Energy- and flux-budget turbulence closure model for stably stratified flows. Part II: the role of internal gravity waves
We advance our prior energy- and flux-budget turbulence closure model (Zilitinkevich et al., 2007, 2008) for the stably stratified atmospheric flows and extend it accounting for additional vertical flux of momentum and additional productions of turbulent kinetic energy, turbulent potential energy (TPE) and turbulent flux of potential temperature due to large-scale internal gravity waves (IGW). Main effects of IGW are following: the maximal value of the flux Richardson number (universal constant 0.2-0.25 in the no-IGW regime) becomes strongly variable. In the vertically homogeneous stratification, it increases with increasing wave energy and can even exceed 1. In the heterogeneous stratification, when IGW propagate towards stronger stratification, the maximal flux Richardson number decreases with increasing wave energy, reaches zero and then becomes negative. In other words, the vertical flux of potential temperature becomes counter-gradient. IGW also reduce anisotropy of turbulence and increase the share of TPE in the turbulent total energy. Depending on the direction (downward or upward), IGW either strengthen or weaken the total vertical flux of momentum. Predictions from the proposed model are consistent with available data from atmospheric and laboratory experiments, direct numerical simulations and large-eddy simulations.
💡 Research Summary
This paper extends the previously developed Energy‑Flux‑Budget (EFB) turbulence closure model for stably stratified atmospheric flows by explicitly incorporating the effects of large‑scale internal gravity waves (IGW). The original EFB framework accounts for the budgets of turbulent kinetic energy (TKE), turbulent potential energy (TPE), and the vertical fluxes of momentum and heat, but it neglects wave‑induced contributions. Here, the authors introduce additional production terms for TKE, TPE, and the turbulent heat flux that arise from the vertical transport of momentum and temperature by IGW. These terms are expressed through wave‑induced momentum flux τ_w and temperature flux F_θ,w, which depend on the wave energy spectrum, propagation direction, and amplitude. A wave‑turbulence interaction efficiency ε_w (energy transferred from waves to turbulence) and a turbulence‑to‑wave damping coefficient γ_w are also defined, allowing a two‑way coupling between the wave field and the turbulent field.
Two idealized stratifications are examined. In a vertically homogeneous stratification, increasing wave energy leads to a monotonic rise of the flux Richardson number R_f from its classical “universal” value of 0.2‑0.25 up to and beyond unity. This indicates that wave‑generated potential‑energy production can dominate the turbulent heat flux, even producing counter‑gradient heat transport. In a heterogeneous stratification where the Brunt‑Väisälä frequency increases with height, IGW propagating toward stronger stratification cause R_f to decrease, cross zero, and become negative, reproducing observed counter‑gradient temperature fluxes in the upper part of the stable boundary layer.
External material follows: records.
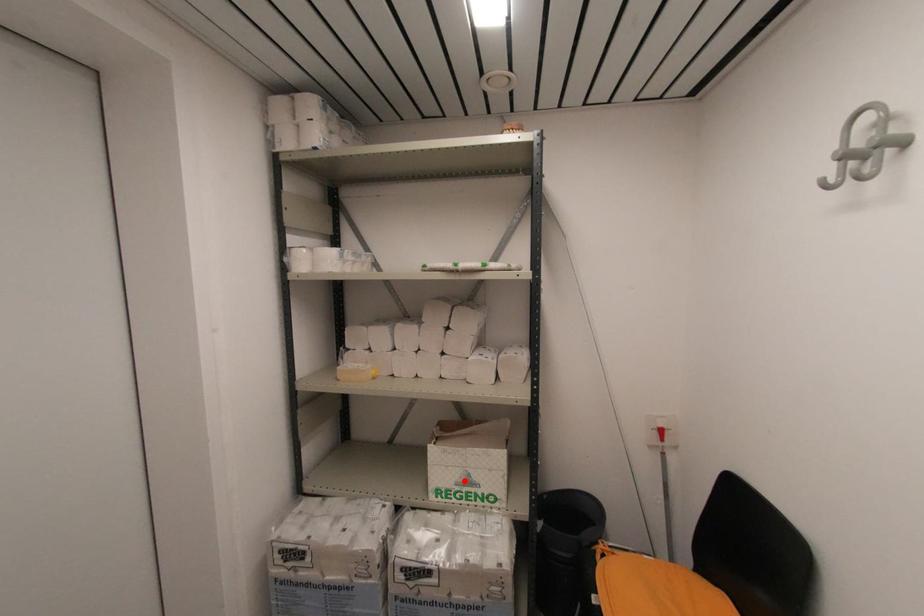
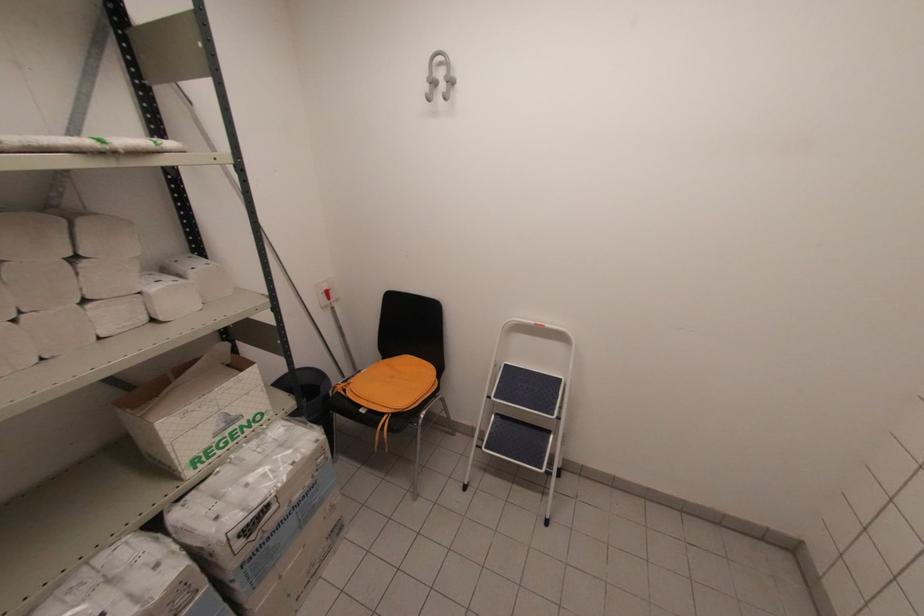
Find the pixel in the second image that matches the highlighted location in the first image.

(224, 426)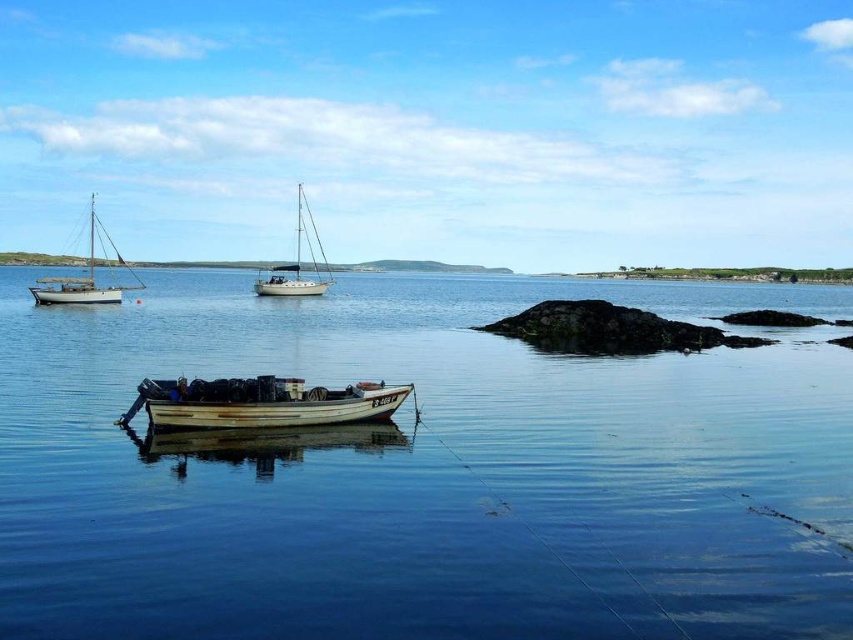
Is clear water at center taller than white glossy sailboat at center?

Incorrect, clear water at center's height is not larger of white glossy sailboat at center's.

Measure the distance between clear water at center and white glossy sailboat at center.

clear water at center is 100.03 feet from white glossy sailboat at center.

Which is in front, point (286, 540) or point (300, 294)?

Point (286, 540)

Locate an element on the screen. The height and width of the screenshot is (640, 853). clear water at center is located at coordinates (426, 470).

Can you confirm if clear water at center is positioned above white matte sailboat at left?

Actually, clear water at center is below white matte sailboat at left.

Does clear water at center have a smaller size compared to white matte sailboat at left?

Indeed, clear water at center has a smaller size compared to white matte sailboat at left.

Who is more forward, (757, 497) or (47, 278)?

Point (757, 497) is more forward.

The height and width of the screenshot is (640, 853). Identify the location of clear water at center. (426, 470).

Is point (320, 412) in front of point (125, 266)?

Yes, it is.

Based on the photo, which is below, rusty metal boat at center or white matte sailboat at left?

rusty metal boat at center is below.

Is point (189, 385) closer to camera compared to point (93, 202)?

That is True.

In order to click on rusty metal boat at center in this screenshot , I will do `click(260, 403)`.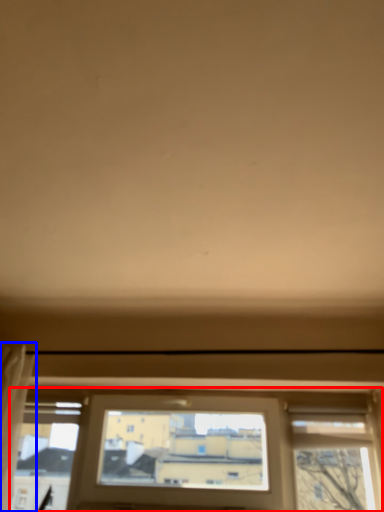
Question: Among these objects, which one is nearest to the camera, window (highlighted by a red box) or curtain (highlighted by a blue box)?

Choices:
 (A) window
 (B) curtain

Answer: (B)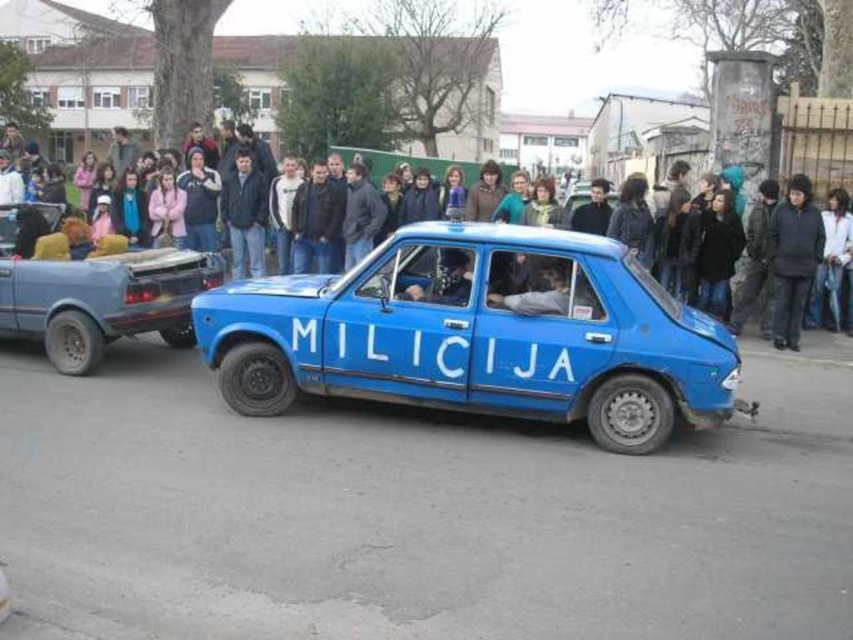
You are a pedestrian standing at the point with coordinates (479, 333). What object are you standing on?

You are standing on the blue matte car at center located at point (479, 333).

You are a photographer at the scene and want to capture both the blue matte car at center and the rusty metal pickup truck at left in a single photo. Which object should you position closer to the camera to ensure both are fully visible in the frame?

To ensure both the blue matte car at center and the rusty metal pickup truck at left are fully visible in the frame, you should position the blue matte car at center closer to the camera. Since the blue matte car at center is below the rusty metal pickup truck at left, moving it forward will allow both objects to fit within the photo without one being cropped out.

You are a photographer trying to capture a photo of the rusty metal pickup truck at left and the dark blue clothing at center. Which object should you focus on first if you want to ensure both are in the frame without moving the camera?

The rusty metal pickup truck at left is shorter than the dark blue clothing at center, so you should focus on the dark blue clothing at center first to ensure both are in the frame.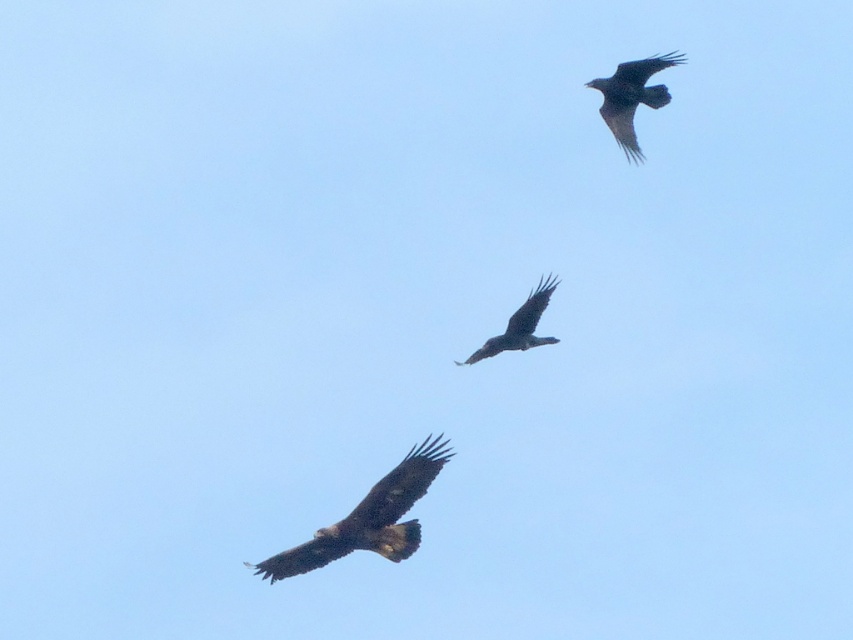
You are a birdwatcher observing the three birds in the sky. You notice two birds with dark brown feathers at upper right and dark brown feathers at center. Which of these two birds is positioned higher in the sky?

The dark brown feathers at upper right is positioned higher in the sky compared to the dark brown feathers at center because it has a greater height.

You are a birdwatcher trying to identify the birds in the sky. You notice two birds in the image. Which one is bigger? The brown feathered eagle at lower center and the dark brown feathers at upper right.

The brown feathered eagle at lower center is larger in size compared to the dark brown feathers at upper right.

You are a birdwatcher observing the scene. You notice the brown feathered eagle at lower center and the dark brown feathers at upper right. Which of these two birds has a larger wingspan?

The brown feathered eagle at lower center might have a larger wingspan than the dark brown feathers at upper right.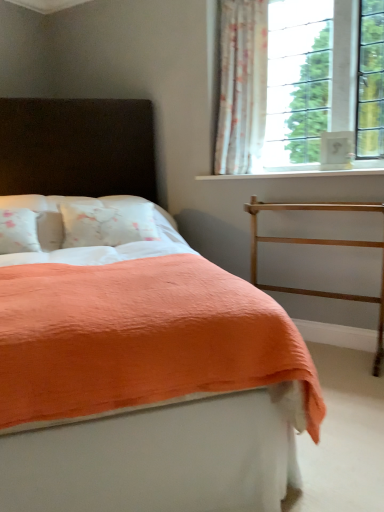
Image resolution: width=384 pixels, height=512 pixels. Describe the element at coordinates (319, 244) in the screenshot. I see `gold metallic balustrade at right` at that location.

In order to face coral fabric bed at center, should I rotate leftwards or rightwards?

Turn left by 14.591 degrees to look at coral fabric bed at center.

Image resolution: width=384 pixels, height=512 pixels. Describe the element at coordinates (144, 382) in the screenshot. I see `coral fabric bed at center` at that location.

Where is `white smooth window sill at upper right`? Image resolution: width=384 pixels, height=512 pixels. white smooth window sill at upper right is located at coordinates [299, 174].

Based on their positions, is white smooth window sill at upper right located to the left or right of white floral fabric curtain at upper right?

Based on their positions, white smooth window sill at upper right is located to the right of white floral fabric curtain at upper right.

Does white smooth window sill at upper right have a smaller size compared to white floral fabric curtain at upper right?

Yes.

From the image's perspective, which is below, white smooth window sill at upper right or white floral fabric curtain at upper right?

white smooth window sill at upper right, from the image's perspective.

Would you say gold metallic balustrade at right contains white smooth window sill at upper right?

Definitely not — white smooth window sill at upper right is not inside gold metallic balustrade at right.

Based on the photo, would you say gold metallic balustrade at right is to the left or to the right of white smooth window sill at upper right in the picture?

Based on their positions, gold metallic balustrade at right is located to the right of white smooth window sill at upper right.

Considering the sizes of gold metallic balustrade at right and white smooth window sill at upper right in the image, is gold metallic balustrade at right wider or thinner than white smooth window sill at upper right?

Clearly, gold metallic balustrade at right has less width compared to white smooth window sill at upper right.

Is point (238, 97) farther from camera compared to point (317, 239)?

Yes, point (238, 97) is behind point (317, 239).

Is white floral fabric curtain at upper right oriented towards gold metallic balustrade at right?

No.

At what (x,y) coordinates should I click in order to perform the action: click on balustrade below the white floral fabric curtain at upper right (from a real-world perspective). Please return your answer as a coordinate pair (x, y). Looking at the image, I should click on (319, 244).

Looking at this image, how many degrees apart are the facing directions of white floral fabric curtain at upper right and gold metallic balustrade at right?

0.000997 degrees separate the facing orientations of white floral fabric curtain at upper right and gold metallic balustrade at right.

From a real-world perspective, between white floral fabric curtain at upper right and white smooth window sill at upper right, who is vertically lower?

white smooth window sill at upper right is physically lower.

Considering the relative sizes of white floral fabric curtain at upper right and white smooth window sill at upper right in the image provided, is white floral fabric curtain at upper right taller than white smooth window sill at upper right?

Yes.

Is white floral fabric curtain at upper right inside or outside of white smooth window sill at upper right?

white floral fabric curtain at upper right is not inside white smooth window sill at upper right, it's outside.

Does white smooth window sill at upper right turn towards gold metallic balustrade at right?

No, white smooth window sill at upper right is not facing towards gold metallic balustrade at right.

Considering the positions of points (289, 175) and (358, 301), is point (289, 175) farther from camera compared to point (358, 301)?

That is True.

Is white smooth window sill at upper right with gold metallic balustrade at right?

No, white smooth window sill at upper right is not with gold metallic balustrade at right.

Is white smooth window sill at upper right to the left of gold metallic balustrade at right from the viewer's perspective?

Yes.

Between coral fabric bed at center and white floral fabric curtain at upper right, which one is positioned behind?

white floral fabric curtain at upper right is further from the camera.

Is coral fabric bed at center positioned far away from white floral fabric curtain at upper right?

Yes, coral fabric bed at center and white floral fabric curtain at upper right are located far from each other.

Can you confirm if coral fabric bed at center is taller than white floral fabric curtain at upper right?

Indeed, coral fabric bed at center has a greater height compared to white floral fabric curtain at upper right.

Is coral fabric bed at center not within white floral fabric curtain at upper right?

That's correct, coral fabric bed at center is outside of white floral fabric curtain at upper right.

How different are the orientations of white smooth window sill at upper right and coral fabric bed at center in degrees?

white smooth window sill at upper right and coral fabric bed at center are facing 45.7 degrees away from each other.

Between white smooth window sill at upper right and coral fabric bed at center, which one has larger size?

With larger size is coral fabric bed at center.

Does white smooth window sill at upper right have a lesser height compared to coral fabric bed at center?

Indeed, white smooth window sill at upper right has a lesser height compared to coral fabric bed at center.

Is the depth of white smooth window sill at upper right greater than that of coral fabric bed at center?

Yes, it is behind coral fabric bed at center.

At what (x,y) coordinates should I click in order to perform the action: click on curtain on the left of white smooth window sill at upper right. Please return your answer as a coordinate pair (x, y). Looking at the image, I should click on (242, 85).

At what (x,y) coordinates should I click in order to perform the action: click on balustrade on the right of white smooth window sill at upper right. Please return your answer as a coordinate pair (x, y). Looking at the image, I should click on (319, 244).

Considering their positions, is white smooth window sill at upper right positioned further to coral fabric bed at center than gold metallic balustrade at right?

white smooth window sill at upper right.

From the image, which object appears to be farther from white smooth window sill at upper right, gold metallic balustrade at right or coral fabric bed at center?

coral fabric bed at center is further to white smooth window sill at upper right.

Which object lies further to the anchor point white floral fabric curtain at upper right, coral fabric bed at center or gold metallic balustrade at right?

coral fabric bed at center lies further to white floral fabric curtain at upper right than the other object.

Considering their positions, is gold metallic balustrade at right positioned further to coral fabric bed at center than white smooth window sill at upper right?

The object further to coral fabric bed at center is white smooth window sill at upper right.

Looking at the image, which one is located closer to coral fabric bed at center, white floral fabric curtain at upper right or white smooth window sill at upper right?

Based on the image, white smooth window sill at upper right appears to be nearer to coral fabric bed at center.

Considering their positions, is white floral fabric curtain at upper right positioned closer to coral fabric bed at center than gold metallic balustrade at right?

The object closer to coral fabric bed at center is gold metallic balustrade at right.

Based on their spatial positions, is white floral fabric curtain at upper right or gold metallic balustrade at right closer to white smooth window sill at upper right?

Among the two, gold metallic balustrade at right is located nearer to white smooth window sill at upper right.

From the image, which object appears to be farther from white smooth window sill at upper right, coral fabric bed at center or gold metallic balustrade at right?

Among the two, coral fabric bed at center is located further to white smooth window sill at upper right.

At what (x,y) coordinates should I click in order to perform the action: click on window sill between white floral fabric curtain at upper right and gold metallic balustrade at right from top to bottom. Please return your answer as a coordinate pair (x, y). The width and height of the screenshot is (384, 512). Looking at the image, I should click on (299, 174).

The height and width of the screenshot is (512, 384). I want to click on balustrade between coral fabric bed at center and white smooth window sill at upper right along the z-axis, so click(319, 244).

I want to click on balustrade between coral fabric bed at center and white floral fabric curtain at upper right along the z-axis, so click(x=319, y=244).

At what (x,y) coordinates should I click in order to perform the action: click on window sill between coral fabric bed at center and white floral fabric curtain at upper right in the front-back direction. Please return your answer as a coordinate pair (x, y). The height and width of the screenshot is (512, 384). Looking at the image, I should click on (299, 174).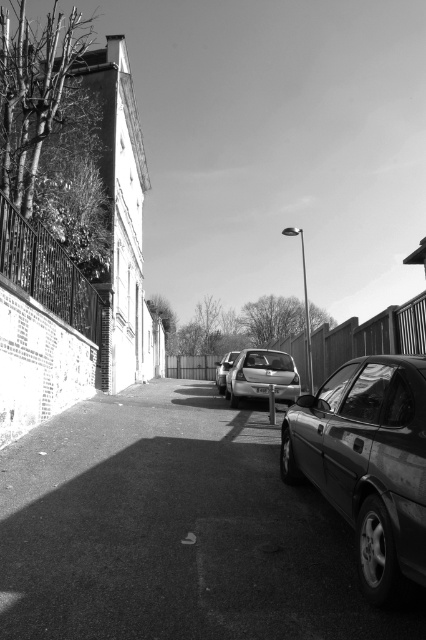
Between point (249, 440) and point (367, 592), which one is positioned behind?

Positioned behind is point (249, 440).

Locate an element on the screen. smooth asphalt road at center is located at coordinates (172, 529).

Is point (419, 448) positioned after point (218, 369)?

No, (419, 448) is closer to viewer.

Does point (414, 440) come in front of point (224, 387)?

Yes, it is in front of point (224, 387).

Locate an element on the screen. This screenshot has height=640, width=426. shiny metallic car at right is located at coordinates (368, 464).

Does shiny metallic car at right appear on the right side of metallic silver car at center?

Incorrect, shiny metallic car at right is not on the right side of metallic silver car at center.

Who is higher up, shiny metallic car at right or metallic silver car at center?

Positioned higher is metallic silver car at center.

Image resolution: width=426 pixels, height=640 pixels. What do you see at coordinates (368, 464) in the screenshot?
I see `shiny metallic car at right` at bounding box center [368, 464].

Locate an element on the screen. shiny metallic car at right is located at coordinates (368, 464).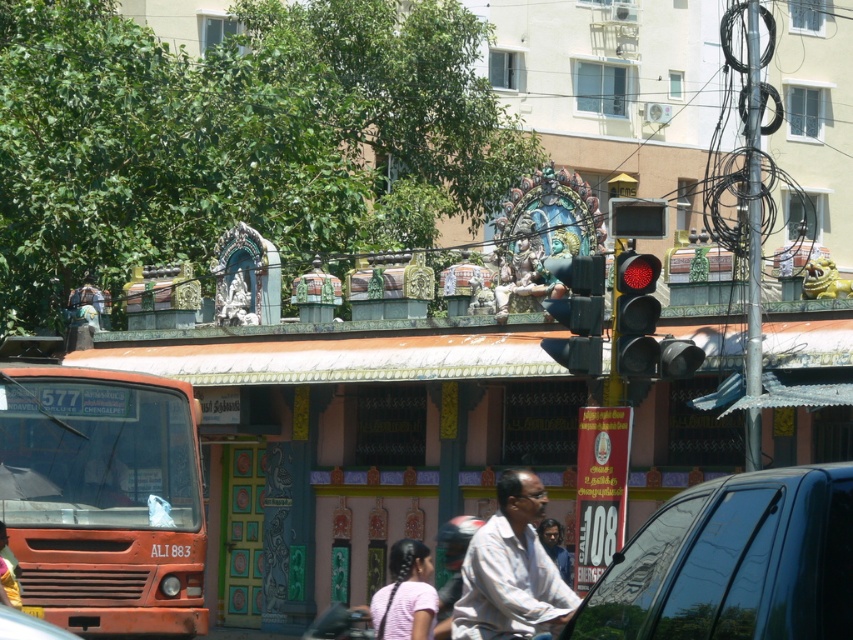
Question: Which object appears closest to the camera in this image?

Choices:
 (A) pink fabric hair at center
 (B) matte orange bus at left
 (C) shiny black car at center
 (D) light brown skin at center

Answer: (C)

Question: Is metallic black traffic light at center closer to the viewer compared to light pink fabric at lower center?

Choices:
 (A) yes
 (B) no

Answer: (B)

Question: Which object is positioned farthest from the light brown skin at center?

Choices:
 (A) white cotton shirt at center
 (B) light pink fabric at lower center
 (C) matte orange bus at left
 (D) metallic orange truck at lower left

Answer: (D)

Question: Can you confirm if matte orange bus at left is positioned above shiny black car at center?

Choices:
 (A) yes
 (B) no

Answer: (B)

Question: Does white cotton shirt at center have a greater width compared to pink fabric hair at center?

Choices:
 (A) yes
 (B) no

Answer: (B)

Question: Among these objects, which one is farthest from the camera?

Choices:
 (A) metallic orange truck at lower left
 (B) metallic black traffic light at center
 (C) matte orange bus at left
 (D) white cotton shirt at center

Answer: (B)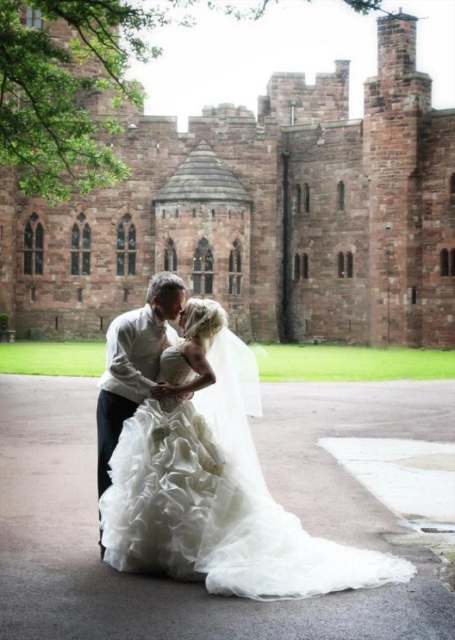
Does reddish-brown stone castle at center have a greater height compared to matte white shirt at center?

Yes, reddish-brown stone castle at center is taller than matte white shirt at center.

Can you confirm if reddish-brown stone castle at center is shorter than matte white shirt at center?

No.

Is point (347, 308) closer to camera compared to point (158, 358)?

No, (347, 308) is behind (158, 358).

At what (x,y) coordinates should I click in order to perform the action: click on reddish-brown stone castle at center. Please return your answer as a coordinate pair (x, y). This screenshot has width=455, height=640. Looking at the image, I should click on (262, 216).

Is white tulle dress at center positioned before matte white shirt at center?

That is True.

Is point (338, 579) farther from camera compared to point (115, 371)?

No, it is not.

Is point (112, 554) positioned after point (136, 355)?

No, (112, 554) is in front of (136, 355).

Locate an element on the screen. white tulle dress at center is located at coordinates (218, 499).

Who is more forward, (431,284) or (107,540)?

Point (107,540) is in front.

Is point (407, 148) closer to viewer compared to point (370, 573)?

No, (407, 148) is behind (370, 573).

Is point (308, 298) farther from viewer compared to point (228, 472)?

Yes.

Identify the location of reddish-brown stone castle at center. The image size is (455, 640). (262, 216).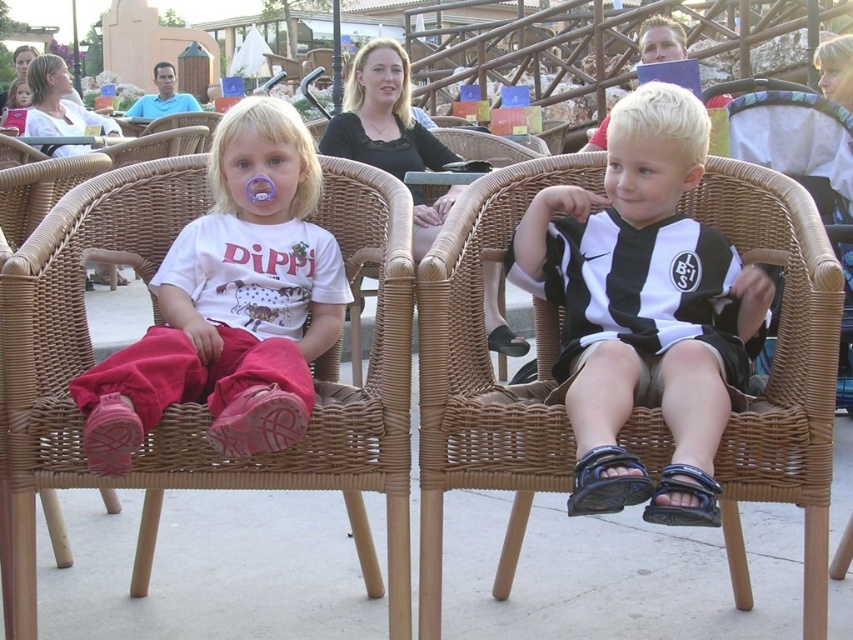
You are standing at the position of the child on the left. Which of the two points, point [689,259] or point [322,298], is closer to you?

Point [689,259] is closer to you because it is in front of point [322,298].

In the scene shown: You are standing at the origin point in the amusement park scene. There are two points marked in the image. Which point is closer to you, point (405, 326) or point (299, 416)?

Point (299, 416) is closer to you because it is in front of point (405, 326).

You are a photographer setting up a tripod to take a photo of the woven wood chair at left and the matte white shirt at center. The tripod has a height adjustment limit of 1.2 meters. Can you position the tripod so that both objects are fully visible without needing to tilt the camera upwards or downwards?

The woven wood chair at left is taller than the matte white shirt at center. Since the tripod has a height limit of 1.2 meters, if the tallest object, the woven wood chair at left, is within this height, both can be framed without tilting. However, if the chair exceeds 1.2 meters, the camera might need adjustment. The description doesn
The presence of IGW also modifies turbulence structure. Wave‑induced vertical motions reduce anisotropy, raising the vertical‑to‑horizontal velocity variance ratio (b) from typical values around 0.2 toward 0.5, indicating a trend toward isotropy. Simultaneously, the share of TPE in the total turbulent energy (β = TPE/TKE+TPE) grows from roughly 0.2 to 0.4‑0.5 as wave energy increases, especially at high stability (large Brunt‑Väisälä numbers).
Momentum transport is strongly dependent on wave propagation direction. Downward‑propagating (descending) IGW generate a wave‑induced momentum flux τ_w that aligns with the turbulent momentum flux τ_turb, thereby enhancing the total vertical momentum transfer. Upward‑propagating IGW produce τ_w of opposite sign, weakening the net momentum flux. This mechanism offers a coherent explanation for the asymmetry of wind‑profile observations in the upper stable boundary layer.
The extended model is validated against a broad set of data: field measurements from desert and polar sites, laboratory rotating‑tank experiments, direct numerical simulations (DNS), and large‑eddy simulations (LES). In all cases, the model reproduces observed trends in R_f, anisotropy, TPE fraction, and momentum‑flux modification within about ten percent. The agreement demonstrates that accounting for IGW resolves several long‑standing discrepancies of the classical EFB model, such as the variability of the flux Richardson number and the occurrence of counter‑gradient heat fluxes.
In conclusion, the authors provide a unified turbulence‑wave closure that captures how internal gravity waves alter energy budgets, turbulence structure, and transport properties in stable stratification. The framework predicts that wave energy can make the flux Richardson number highly variable, reduce turbulence anisotropy, increase the importance of potential energy, and either amplify or damp vertical momentum flux depending on wave direction. Future work is suggested on incorporating non‑linear wave‑wave interactions, multi‑modal wave spectra, and realistic topographic wave generation, which would further enhance the model’s applicability to operational weather and climate prediction.